§ **EXTRAIT**
Ecrivain

Ecrivain,


écrits vains...

Depuis 1998, Jacques Lambert se consacre plus spécialement à l’écriture.

 

- Octobre 1999 :  Le trou dans le ciel, roman,

 

- Juin 2000 : La vie à l’endroit, à l’envers et de travers, nouvelles,

 

- Janvier 2002 :  Les petits cris, roman,

 

- Décembre 2003: Yémen entre chiens et loups (Réédité en 2007), 

 

- Octobre 2006 :  La Cité des Merveilles, roman.

 

- Mars 2010:  Lauréat du Prix Richelieu de la nouvelle (La narinade).


- 2020: De l'art sublîme d'être bête, nouvelles.


-2020: Les jardins d'Issiô, conte.

 

Jacques Lambert est membre sociétaire de l’A.E.B.

(Association des écrivains belges de langue française.)

§ **LES DONNÉES**
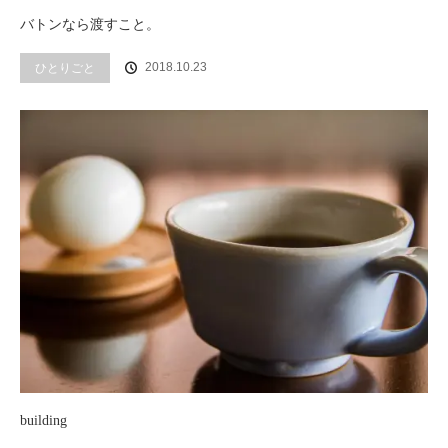
バトンなら渡すこと。
2018.10.23
ひとりごと
building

§ **QUESTIONS D'ÉTUDE**
A - Selon la notice sur Jacques Lambert, quand a-t-il été lauréat du Prix Richelieu de la nouvelle, et pour quel texte ?
B - Reproduisez sans modification la partie de la notice sur Jacques Lambert qui s'ouvre sur les mots contenant "- Octobre 2006" et se termine par "jardins d'Issiô, conte.".

§ **RÉSULTATS**
A - En mars 2010, pour La narinade.

B -
- Octobre 2006 :  La Cité des Merveilles, roman.

 

- Mars 2010:  Lauréat du Prix Richelieu de la nouvelle (La narinade).


- 2020: De l'art sublîme d'être bête, nouvelles.


-2020: Les jardins d'Issiô, conte.